阿部「はい。あるとき、環境に関する講演会で、バナナの茎が紙になる。ということを聞きました。バナナは1年草なので、毎年大量の茎が廃棄されるんです。この茎を紙にすることで、これまで実を取るだけだった仕事から、もう1つの雇用が生まれる。さらに、木を育てるのには40~50年もかかりますが、バナナは毎年生えます。地球上の木を一本も切らなくてもいいくらい、世界中でバナナの茎や葉が栽培、廃棄されているそうです。これはスゴイな。と思いました。すぐにその講師の控室に行って『それは、どこで実践されているのか教えてください』と伺ったところ、バングラデシュにありました。最初はそこの紙を買ったのですが、そこには新しい雇用を生むというストーリーが無かったんです。その時、会社でご注文いただいていたお客さまの中に外国人のお客さまがいらっしゃって、何気なく肩書きを見ると、『環境コンサルタント ペオ・エクベリ』と書いてある。日本で環境に関する本も出版されている方のようで、なんとなく直感で、この人に連絡してみよう。と思ってメールを送ってみました」

 

― 直感ですか!

阿部「そうすると日本語でお返事が来て、是非お会いしましょう。ということで東京でお会いしました。ペオさんはスウェーデンの方ですが日本語がお上手で安心しました(笑)。早速、バナナの茎で紙を作る話をしたら、『素晴らしい。それは本当にできるのか!』と。環境問題において、紙というのは森林伐採に結びつく深刻な問題なんですね。その方はザンビアにいい村がある。と言うんです。自分達のNPOでその村に学校を建てたけれど、仕事がない。ここでバナナから紙を作る仕事ができないだろうか?と聞かれたので、『出来ます。やりましょう!』って言っちゃったんですよ(笑)」

 

― あ、言っちゃったんですか!

阿部「はい。言っちゃった。どうしよう。と思いながら(笑) でも、製紙工場を探したら、全部断られてしまって。諦める寸前になって越前和紙の工場が連絡をくれました。和紙の技術でなんとかできるかもしれない。と。そこで試作品をたくさん作ってくれて、ついに印刷できる紙になって。バナナ名刺が誕生しました」

 

― 紙への最終加工は日本で、その原材料はザンビアの村から日本へ輸入される。というシステムですね!
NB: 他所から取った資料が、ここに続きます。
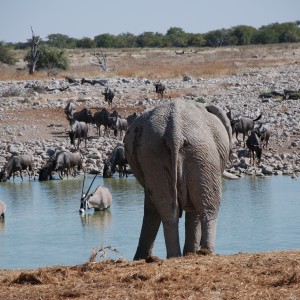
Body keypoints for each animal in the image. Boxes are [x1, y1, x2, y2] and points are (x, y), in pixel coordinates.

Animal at [123, 101, 233, 260]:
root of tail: (174, 133)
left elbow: (151, 207)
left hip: (155, 155)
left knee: (168, 209)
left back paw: (175, 256)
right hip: (202, 153)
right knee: (209, 206)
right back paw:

阿部「はい。伐採したバナナの茎から繊維をとる仕事を ワン・プラネットカフェ(以下OPC)のペオ・エクベリさんが指導し現地の方々を雇用してやってもらっています。今、30人以上いるのかな。ザンビアのエンフエ村近くにはこれまで製紙工場がなくて、紙を輸入に頼っていたそうなんです。そこでザンビアの政府関係者の協力で『この土地を好きに使っていいから、製紙工場を作ってくれ』というお話をいただきました。そう言われてもお金が無いので、OPCがクラウドファウンディングで協力者を募って。去年ようやく、現地に工場ができました」

 

― 出会いと、それを繋げて一本の道を作った阿部社長の行動力の成果ですね。『やりましょう!』と言った以上、何とかして実現させるために最大の努力をする。その結果、新しい商品と、仕事と、雇用を生み出した。素晴らしいですね!

阿部「各業種のプロフェッショナルが一緒に動いてくれた結果です。僕の力は大したことはないんです。最初はうち1社で名刺のために紙を作りはじめたんですけれど、その影響力というのはすごく小さいですよね。目的は『環境を守って雇用を生み出す』ということなので、その想いに共感する会社が集まってやりましょう。ということで『バナナペーパー協議会』というのを作りました。正規のマークを付けて、みんなでどんどん売りましょう。と、年に4回くらい集まってイベントを開いたり、活動しています」

 

― 夢のような事業が現実になり、人を豊かにする仕事になる。本当に素敵なお仕事をしていらっしゃいます。